Si tratta di un’istallazione artistica di realtà virtuale, mezzo sempre più utilizzato per fondere realtà e finzione (in particolar modo nel campo videoludico), in questo caso in una declinazione a scopo fortemente sociale, permettendo allo spettatore di sperimentare, per circa 7 minuti, l’esperienza di un migrante clandestino nel tentativo di raggiungere gli Stati Uniti.


L’opera lavora su due livelli:
Quello emotivo: ovvero quello che percepiamo in quel momento, a livello di esperienza personale legato al nostro bagaglio di esperienze, la nostra impressionabilità  e la nostra sensibilità sull’argomento (molte persone hanno preferito interrompere l’esperienza pochi minuti dopo l’inizio), Quest’ultimo è probabilmente quello che il regista si presupponeva di rendere predominante nell’animo degli spettatori, chiamati non solo a vivere un’esperienza unica, ma uscirne con un punto di vista più consapevole su un argomento quanto mai attuale in Italia quanto che in America.
E poi su un’aspetto decisamente più oggettivo, ovvero quello cinematografico: ovvero ciò che possiamo vedere ricreato interamente in digitale sul modello di persone e luoghi reali e che con le quali, grazie alla tecnologia, ci è permesso permette interagire, puntando il nostro sguardo/cinepresa,  o muovendoci in un’ambiente 3D sapientemente ricreato. 
Come dei narratori onniscienti, siamo presenti al centro dell’azione, seppure esterni, potendo decidere deliberatamente su cosa porre l’attenzione per la durata dell’esposizione, garantendo ogni volta (e per ogni spettatore) un’esperienza diversa, ma che con un finale  comune e particolarmente sconvolgente, finisce per renderci parte integrante della storia.
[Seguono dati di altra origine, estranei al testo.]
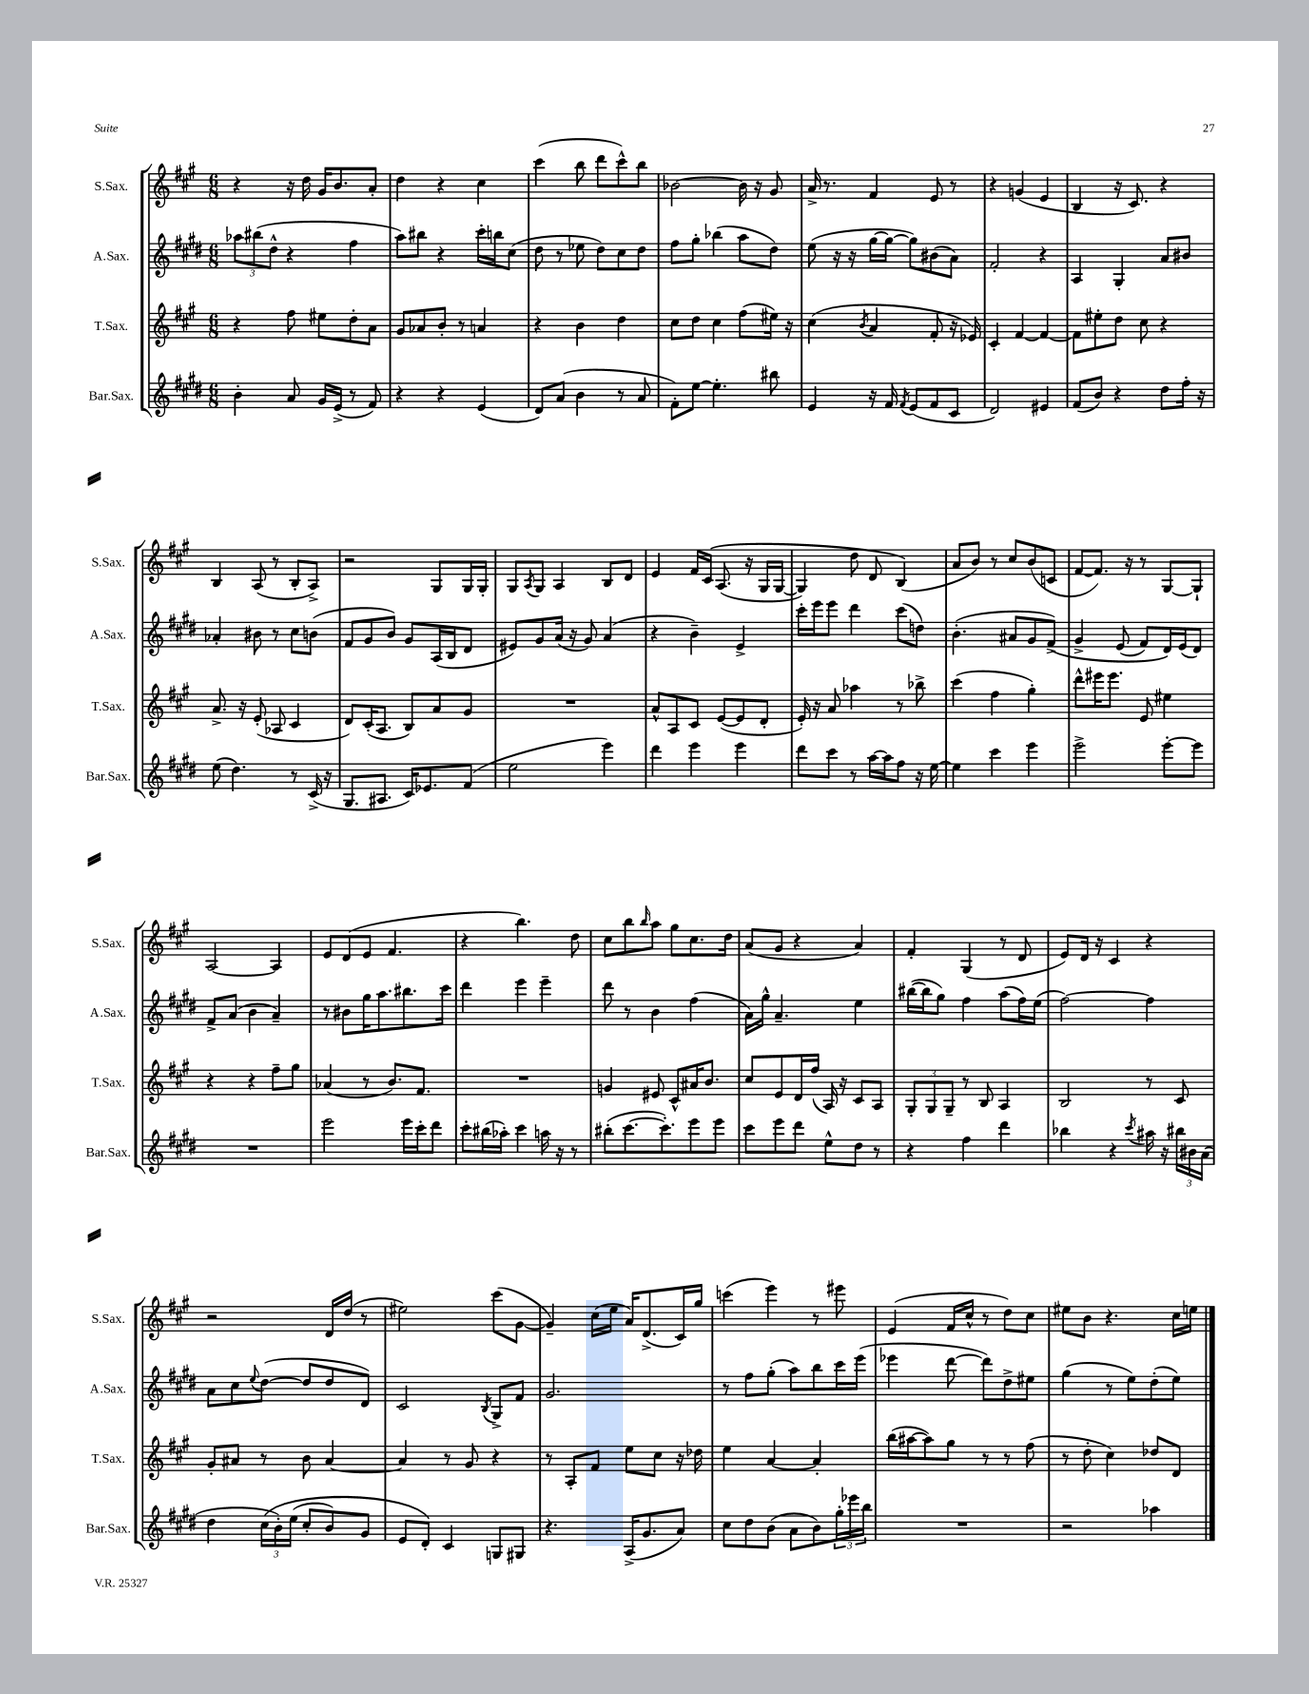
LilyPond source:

<<
\new StaffGroup <<
\new Staff = "s0" \with { instrumentName = "S.Sax." shortInstrumentName = "S.Sax." } {
    \clef treble \key a \major \numericTimeSignature \time 6/8
    r4 r16 d''16 gis'16 b'8. a'8-. |
    d''4 r4 cis''4 |
    cis'''4( b''8 d'''8 cis'''8-^) b''8 |
    bes'2~ bes'16 r16 gis'8 |
    a'16-> r8. fis'4 e'8 r8 |
    r4 g'4( e'4 |
    b4 r16 cis'8.) r4 |
    b4 a8( r8 b8-. a8->) |
    r2 gis8 gis16 gis16-. |
    gis8 \acciaccatura { a8 } gis8 a4 b8 d'8 |
    e'4 fis'16 cis'16\( a8.( r16 gis16 gis16~ |
    gis4) d''8 d'8 b4(\) |
    a'8 b'8) r8 cis''8 b'8( c'8 |
    fis'8~ fis'8.) r16 r8 gis8~ gis8-! |
    a2~ a4 |
    e'8 d'8( e'8 fis'4. |
    r4 b''4.) d''8 |
    cis''8 b''8 \grace { b''16 } a''8 gis''8 cis''8. d''16 |
    a'8( gis'8 r4 a'4) |
    fis'4-. gis4( r8 d'8 |
    e'8) d'16 r16 cis'4 r4 |
    r2 d'16 d''16( r8 |
    eis''2) cis'''8( gis'8~ |
    gis'4--) cis''16( e''16 a'16) d'8.->( cis'16) gis''16 |
    c'''4( e'''4) r8 eis'''8 |
    e'4( fis'16 cis''16-^ r8 d''8) cis''8 |
    eis''8 b'8 r4. cis''16 e''16 \bar "|." |
}
\new Staff = "s1" \with { instrumentName = "A.Sax." shortInstrumentName = "A.Sax." } {
    \clef treble \key e \major \numericTimeSignature \time 6/8
    \tuplet 3/2 { aes''8 bis''8( dis''8-^ } r4 fis''4 |
    a''8) bis''8 r4 cis'''16-. b''16 cis''8( |
    dis''8 r8 ees''8 dis''8) cis''8 dis''8 |
    fis''8 gis''8-. bes''4( a''8 dis''8) |
    e''8( r16 r16 gis''16~ gis''16~ gis''8) bis'8( a'8) |
    fis'2-. r4 |
    a4 gis4-. a'8 bis'8 |
    aes'4-. bis'8 r8 cis''8 b'8( |
    fis'8 gis'8 b'8) gis'8 a16( b16 dis'8 |
    eis'8) gis'8 a'16( r16 gis'8) a'4( |
    r4 b'4--) e'4-> |
    cis'''16-. e'''16 e'''8 dis'''4 cis'''8( d''8) |
    b'4.-.( ais'8 gis'8 fis'8->)\( |
    gis'4-> e'8( fis'8) dis'16\) e'16( dis'8) |
    fis'8-> a'8( b'4 a'4--) |
    r8 bis'8 gis''16 a''8. bis''8. cis'''16 |
    dis'''4 e'''4 e'''4-- |
    dis'''8 r8 b'4 fis''4( |
    a'16) gis''16-^ a'4.-- e''4 |
    bis''16~( bis''16 gis''8) fis''4 a''8( fis''16) e''16( |
    fis''2~) fis''4 |
    a'8 cis''8 \appoggiatura { e''8 } dis''8~( dis''8 dis''8 dis'8) |
    cis'2 \acciaccatura { b8 } gis8-> fis'8 |
    gis'2. |
    r8 fis''8 gis''8-.( a''8) b''8 cis'''16 e'''16( |
    ees'''4 dis'''8~ dis'''8) dis''8-> eis''8 |
    gis''4( r8 e''8) dis''8-.( e''8) \bar "|." |
}
\new Staff = "s2" \with { instrumentName = "T.Sax." shortInstrumentName = "T.Sax." } {
    \clef treble \key a \major \numericTimeSignature \time 6/8
    r4 fis''8 eis''8 d''8-. a'8 |
    gis'8 aes'8 b'8-. r8 a'4 |
    r4 b'4 d''4 |
    cis''8 d''8 cis''4 fis''8( eis''16) r16 |
    cis''4( \acciaccatura { b'8 } a'4 fis'8-. r16 ees'16) |
    cis'4-. fis'4~ fis'4~ |
    fis'8 eis''8-. d''8 cis''8 r4 |
    a'8.-> r16 e'8-.( aes8 cis'4 |
    d'8) cis'16-.( a8. b8) a'8 gis'8 |
    R2. |
    a'8-^ a8 cis'8 e'8~( e'8 d'8-. |
    e'16-.) r16 a'8 aes''4 r8 bes''8-> |
    cis'''4( fis''4 gis''4-.) |
    d'''8-^ eis'''16 eis'''8. e'8 eis''4 |
    r4 r4 fis''8-- gis''8 |
    aes'4( r8 b'8.) fis'8. |
    R2. |
    g'4 eis'8 cis'8-^ ais'16 b'8. |
    cis''8 e'8 d'16 fis''16( a16) r16 cis'8 a8 |
    \tuplet 3/2 { gis8-. gis8 gis8-- } r8 b8 a4 |
    b2 r8 cis'8 |
    gis'8-. ais'8 r8 b'8 ais'4~ |
    ais'4 r8 gis'8 r4 |
    r8 a8-. fis'8 e''8 cis''8 r16 des''16 |
    e''4 a'4~ a'4-. |
    b''16( ais''16~ ais''8) gis''8 r8 r8 fis''8( |
    r8 d''8-. cis''4) des''8 d'8 \bar "|." |
}
\new Staff = "s3" \with { instrumentName = "Bar.Sax." shortInstrumentName = "Bar.Sax." } {
    \clef treble \key e \major \numericTimeSignature \time 6/8
    b'4-. a'8 gis'16 e'16->( r8 fis'8) |
    r4 r4 e'4( |
    dis'8) a'8( b'4 r8 a'8 |
    fis'8-.) e''8~ e''4.-. bis''8 |
    e'4 r16 fis'16 \acciaccatura { fis'8 } e'8( fis'8 cis'8 |
    dis'2) eis'4 |
    fis'8( b'8) r4 dis''8 fis''16-. r16 |
    e''8( dis''4.) r8 cis'16->( r16 |
    gis8. ais8. cis'16) ees'8. fis'8( |
    e''2 e'''4) |
    dis'''4 e'''4 e'''4 |
    dis'''8 cis'''8 r8 a''16~ a''16 fis''8 r16 e''16~ |
    e''4 cis'''4 e'''4 |
    e'''2-> e'''8~-. e'''8 |
    R2. |
    e'''2 e'''16 cis'''16-. dis'''8 |
    cis'''8-. bis''16( aes''16-.) cis'''4 a''16 r16 r8 |
    bis''8-.( cis'''8.~ cis'''8.-.) e'''8 e'''8 |
    cis'''8 e'''8 dis'''8 e''8-^ dis''8 r8 |
    r4 fis''4 dis'''4 |
    bes''4 r4 \acciaccatura { cis'''8 } ais''16 r16 \tuplet 3/2 { bis''16 bis'16 a'16( } |
    dis''4 \tuplet 3/2 { cis''16\( b'16-.) e''16( } cis''8-. b'8) gis'8 |
    e'8 dis'8-.\) cis'4 g8 gis8 |
    r4. a16->( gis'8. a'8) |
    cis''8 dis''8 b'8( a'8 b'8) \tuplet 3/2 { gis''16-. ees'''16 b''16 } |
    R2. |
    r2 aes''4 \bar "|." |
}
>>
>>
\layout { \context { \Score \remove "Bar_number_engraver" } }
Un lavoro sicuramente visionario e sperimentale, che potrebbe significare una delle possibili declinazioni del cinema del futuro: storytelling costruito attorno allo spettatore, interattività e rivoluzione nella figura professionale del regista, e della maggior parte delle figure centrali professionali del campo cinematografico.
Un’esperienza assolutamente unica, personale e raccomandabile a non solo a persone da una certa attenzione politica, ma anche a gli ammiratori del cinema sperimentale moderno.